### Problem details
The listing below contains a span that opens with the line containing "- ⚠️ Overlaps with emoji_satisfaction" and closes with the line containing "- ⚠️ Redundant type". Return that span exactly.

### Provided data
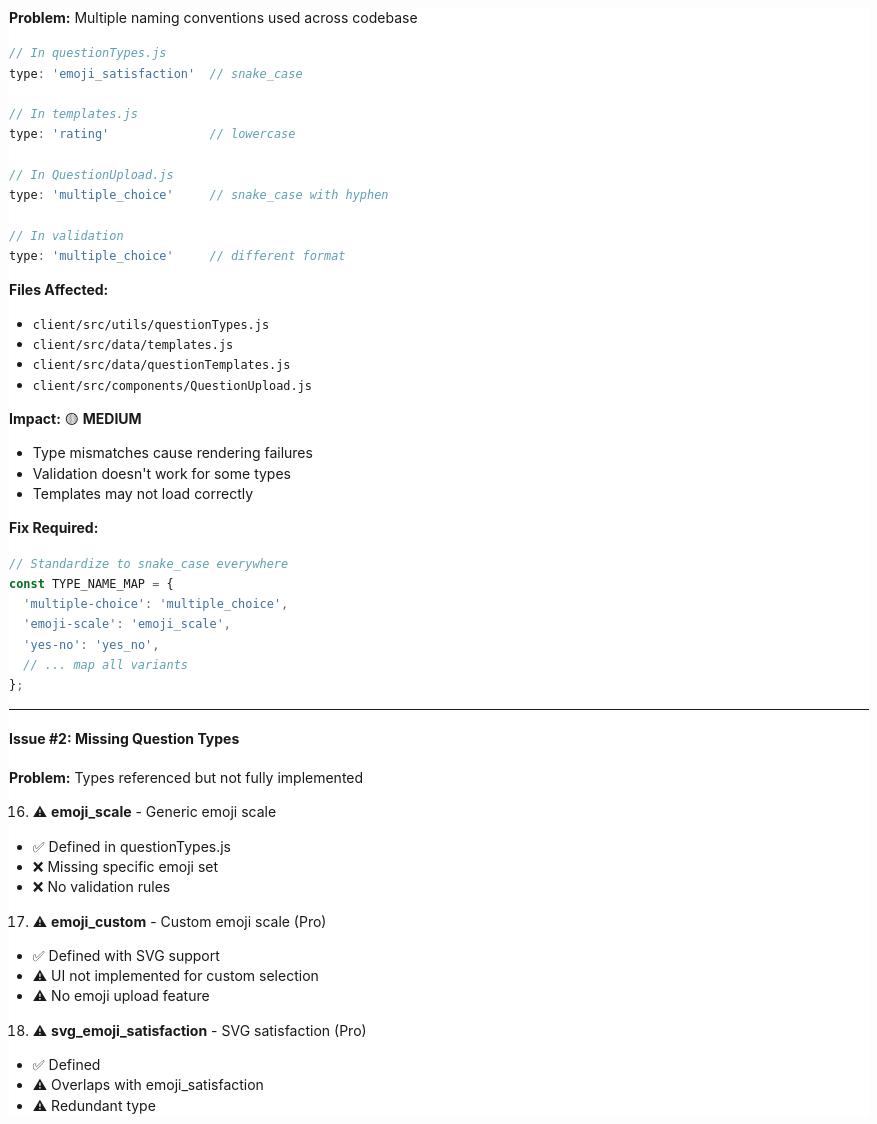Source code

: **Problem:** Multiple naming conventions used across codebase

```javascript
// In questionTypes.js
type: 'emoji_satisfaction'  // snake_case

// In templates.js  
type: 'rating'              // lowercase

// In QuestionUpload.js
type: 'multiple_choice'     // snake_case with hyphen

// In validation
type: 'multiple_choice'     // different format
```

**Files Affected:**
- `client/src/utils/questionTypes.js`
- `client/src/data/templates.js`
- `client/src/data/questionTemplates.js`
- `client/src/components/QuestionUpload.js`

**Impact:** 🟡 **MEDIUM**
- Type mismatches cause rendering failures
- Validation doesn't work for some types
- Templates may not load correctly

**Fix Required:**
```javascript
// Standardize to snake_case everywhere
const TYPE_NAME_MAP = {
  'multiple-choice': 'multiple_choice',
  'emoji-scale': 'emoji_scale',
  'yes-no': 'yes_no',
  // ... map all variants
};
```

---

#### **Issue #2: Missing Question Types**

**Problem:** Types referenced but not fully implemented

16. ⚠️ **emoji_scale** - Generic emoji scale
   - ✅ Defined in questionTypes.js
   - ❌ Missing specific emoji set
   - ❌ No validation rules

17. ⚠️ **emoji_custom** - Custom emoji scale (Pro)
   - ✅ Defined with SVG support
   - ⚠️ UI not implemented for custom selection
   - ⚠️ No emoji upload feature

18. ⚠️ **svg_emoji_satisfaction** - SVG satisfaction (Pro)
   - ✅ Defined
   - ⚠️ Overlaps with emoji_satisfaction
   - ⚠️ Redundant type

==

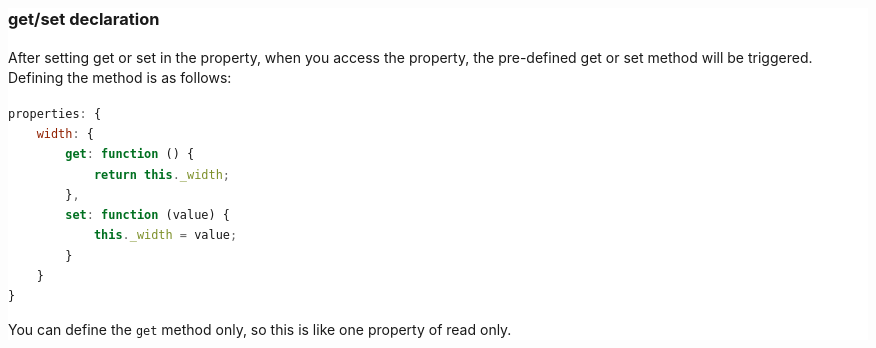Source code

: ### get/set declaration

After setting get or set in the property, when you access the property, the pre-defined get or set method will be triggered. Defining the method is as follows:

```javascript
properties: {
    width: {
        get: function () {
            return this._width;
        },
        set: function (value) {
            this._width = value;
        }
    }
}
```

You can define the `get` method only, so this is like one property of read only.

### The completed task
   - ⚠️ Overlaps with emoji_satisfaction
   - ⚠️ Redundant type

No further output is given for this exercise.